Earlier this week, the DAX had reached its lowest value seen since November 2020, but Friday’s session was its third consecutive high one. The announcement of the stronger-than-expected US nonfarm payrolls data drove traders to price in bets of another 75 basis points increase by the Fed in July. This prompted a 0.6% fall in the STOXX 600 index for the day.
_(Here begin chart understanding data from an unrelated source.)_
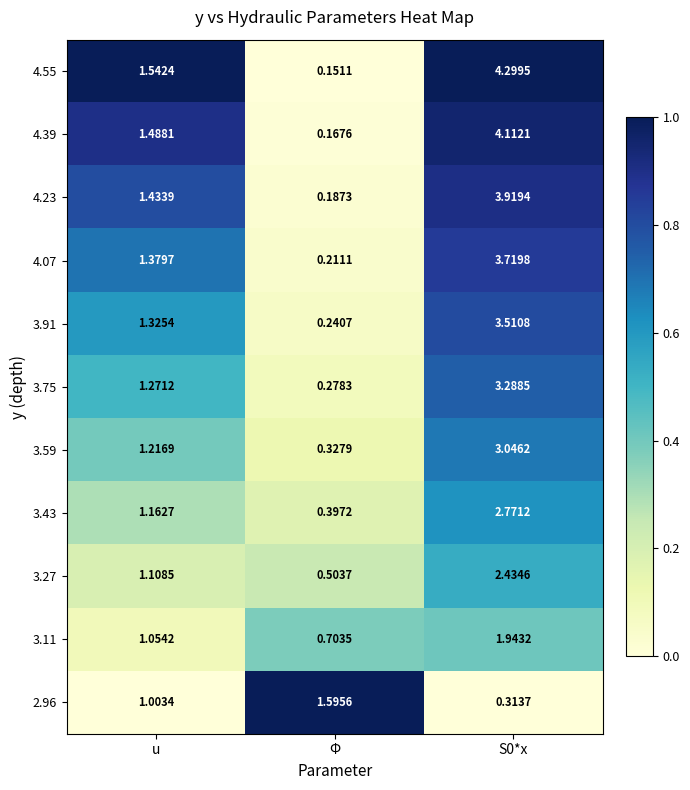

Which series has the largest range (max minus min)?

4.55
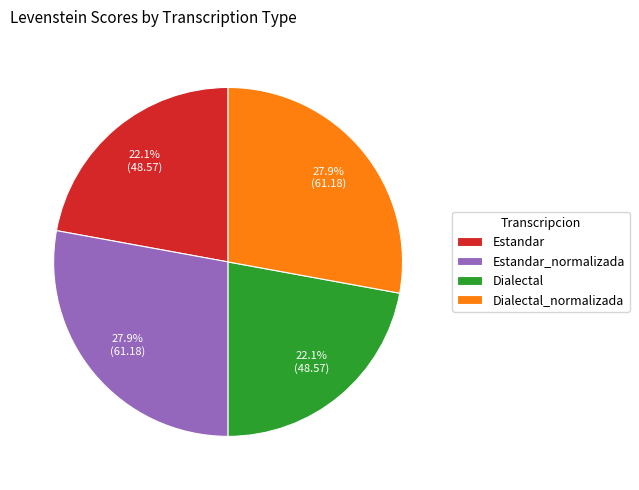

How many segments does this pie chart have?

4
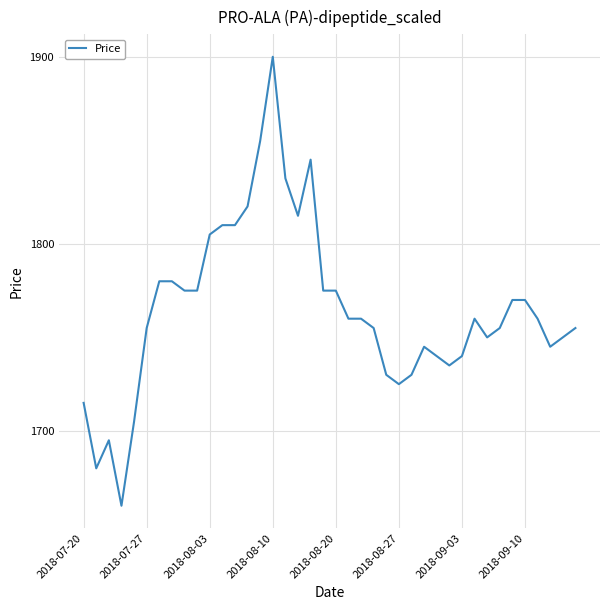

What is the minimum value shown in the chart?

1660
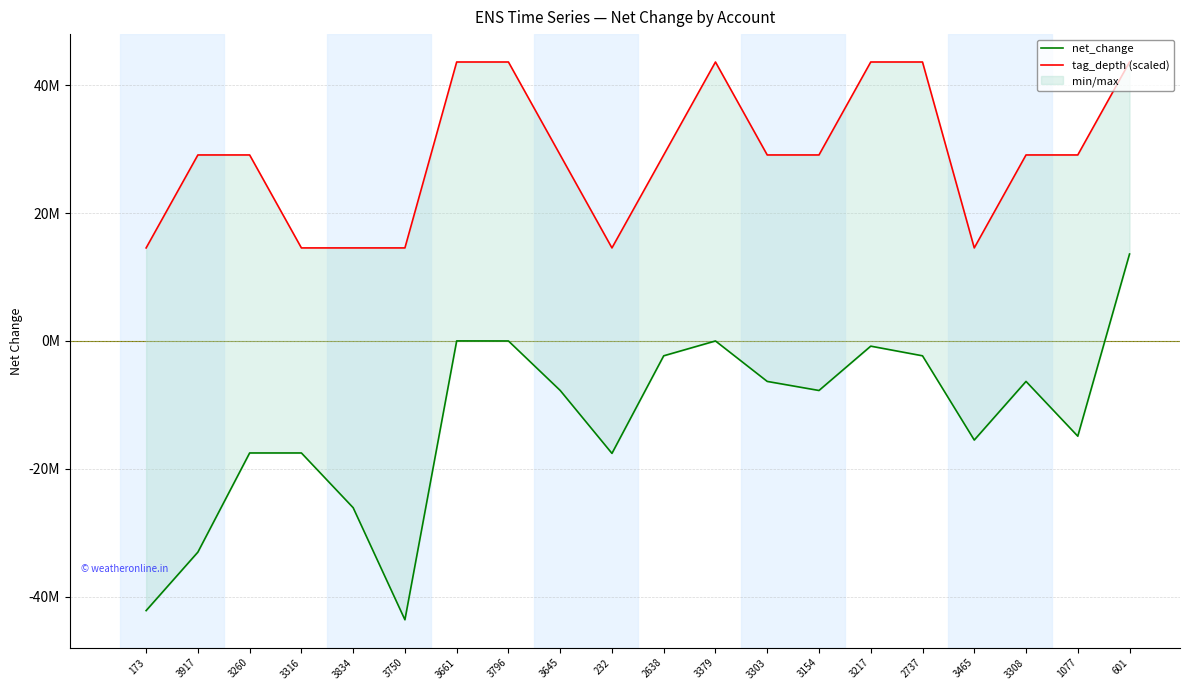

Rank the series at 173 from highest to lowest value.

tag_depth (scaled), net_change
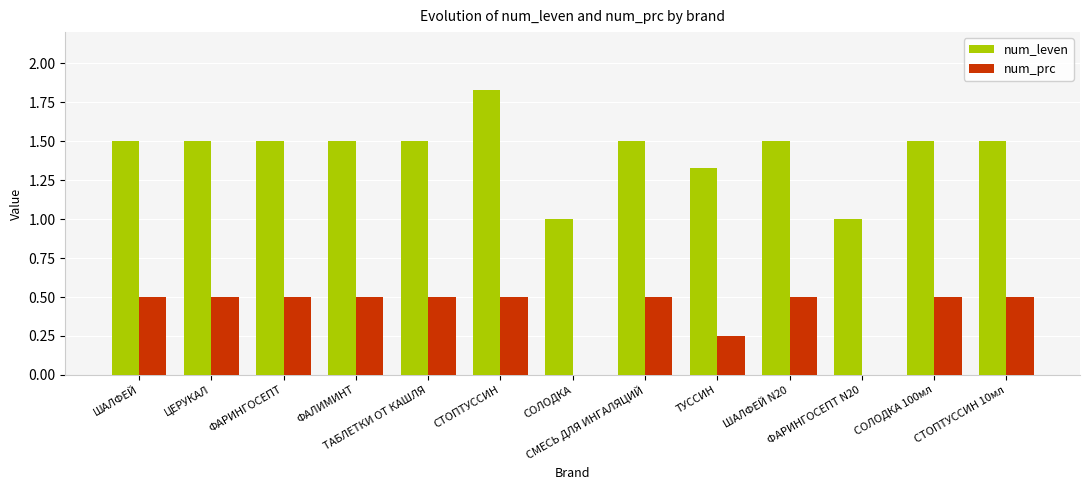

The num_prc series shows 0.5 at ФАЛИМИНТ. True or false?

True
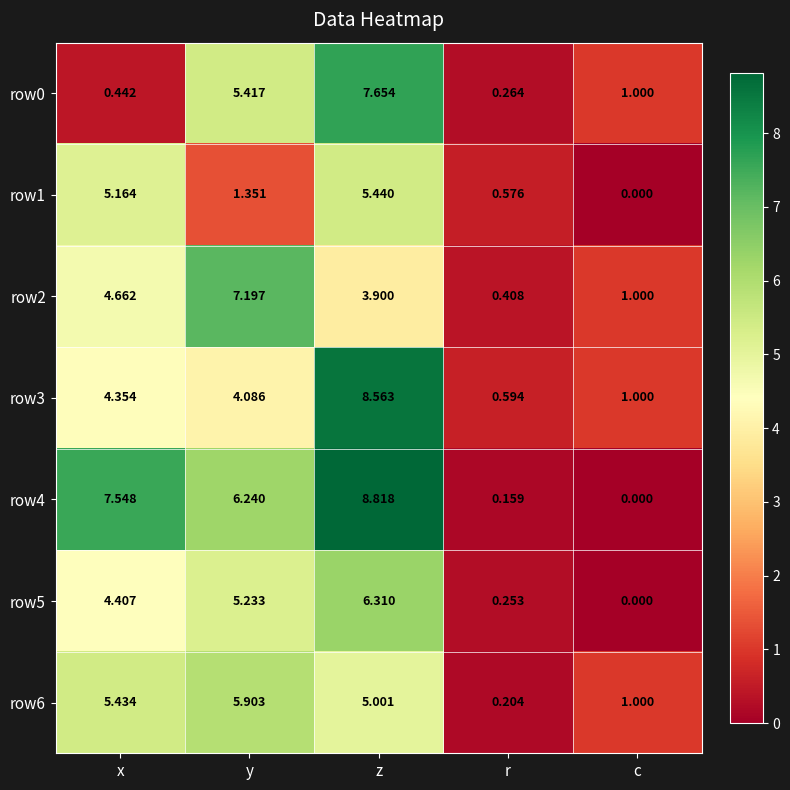

Which category has the highest value in the row2 series?

y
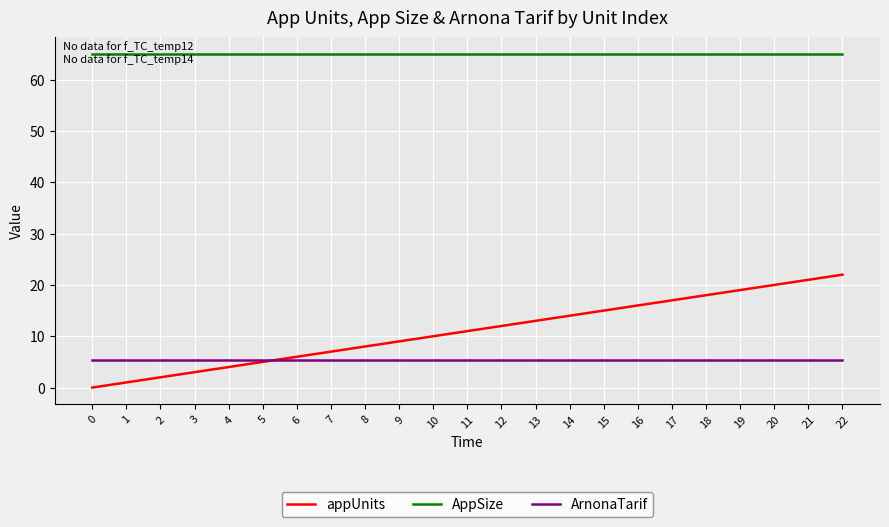

Is the value of AppSize at 14 greater than the value of ArnonaTarif at 1?

Yes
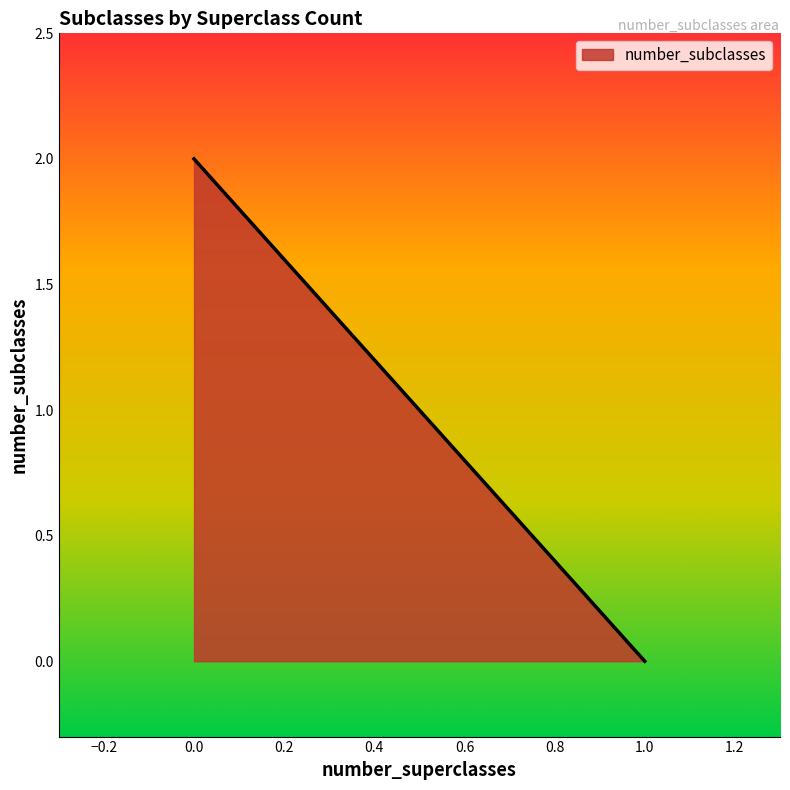

How many values are above zero?

1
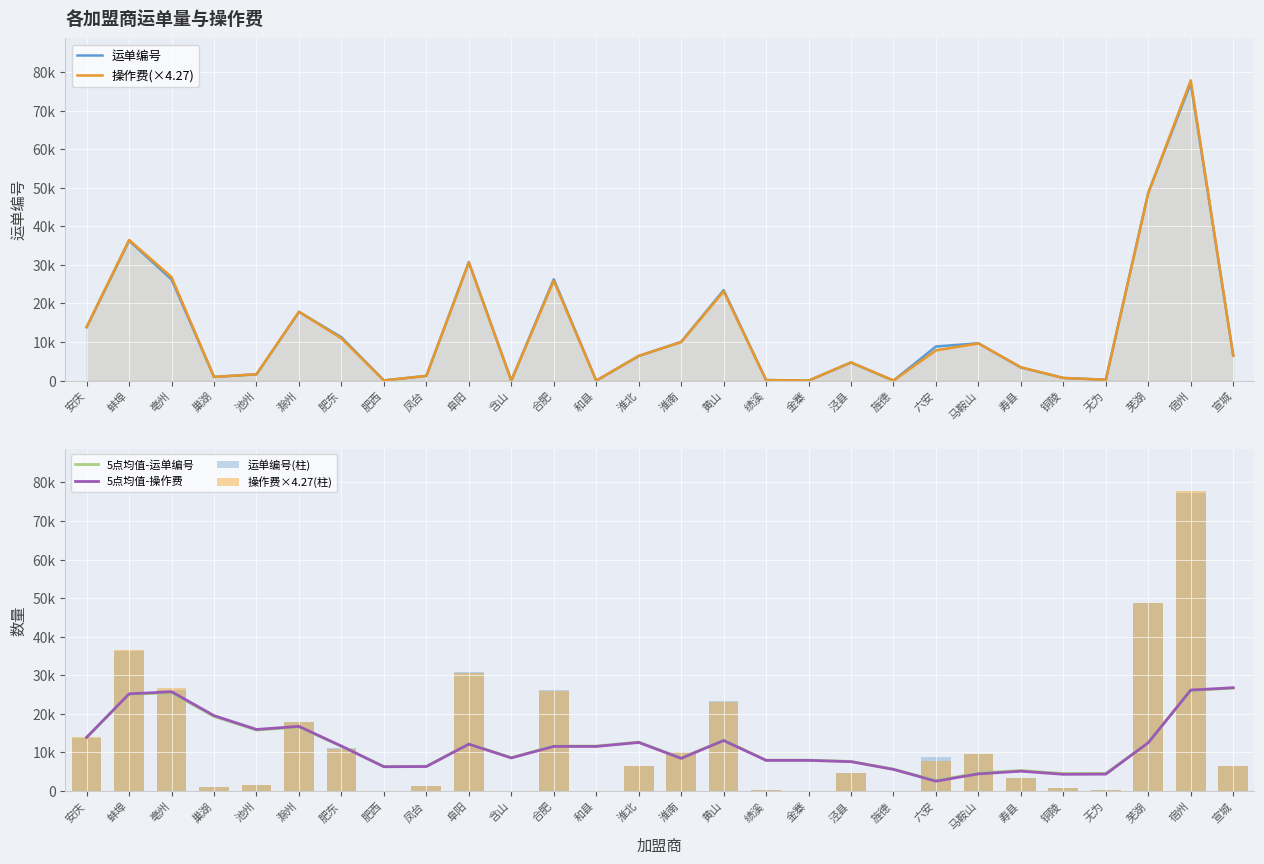

What is the maximum value for 5点均值-运单编号?

26674.4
Market analysts said that the possibility of a rate hike was higher because of the better-than-expected US jobs data, but the focus would now move to corporate earnings.
It is expected that there would be a 19.2% increase in the second-quarter earnings of STOXX 600 companies. It is expected that every sector would see a 2.0% increase in earnings, with the exception of energy.
This year, there has been a great deal of volatility in the stock market, as investors are debating if the market valuations are attractive enough for investment. The sell-off in the market had occurred over concerns that the aggressive tightening by global central banks for curbing inflation could eventually result in an economic recession.
On Thursday, the minutes of the meeting of the European Central Bank in June were disclosed. They showed that officials were debating a larger hike in the interest rates for July. It is expected that the ECB would hike its interest rate for the first time this month in more than 10 years.
Analysts asserted that they do not expect the relief in equities to last for long, particularly because the monetary policy would tighten rapidly, not only in the United States but also in Europe. Moreover, trouble in Europe is rising because of its dependence on gas from Russia. The pressure is driving the euro towards parity against the greenback.
If these problems continue and the Russian-Ukraine conflict does not end, it is expected that the European economy could be driven into recession faster than the US, as the latter seems to be more resilient and is not slowing down at the same pace.
As far as individual stocks are concerned, there was a 6.1% drop in TAG Immobilien, after the real estate group of Germany stated that it would refinance its latest acquisition by raising 200 million euros.
There was also a 4.1% gain in shares of Leonardo after it was able to match a bid for a tender for building a national cloud infrastructure that its rival had made.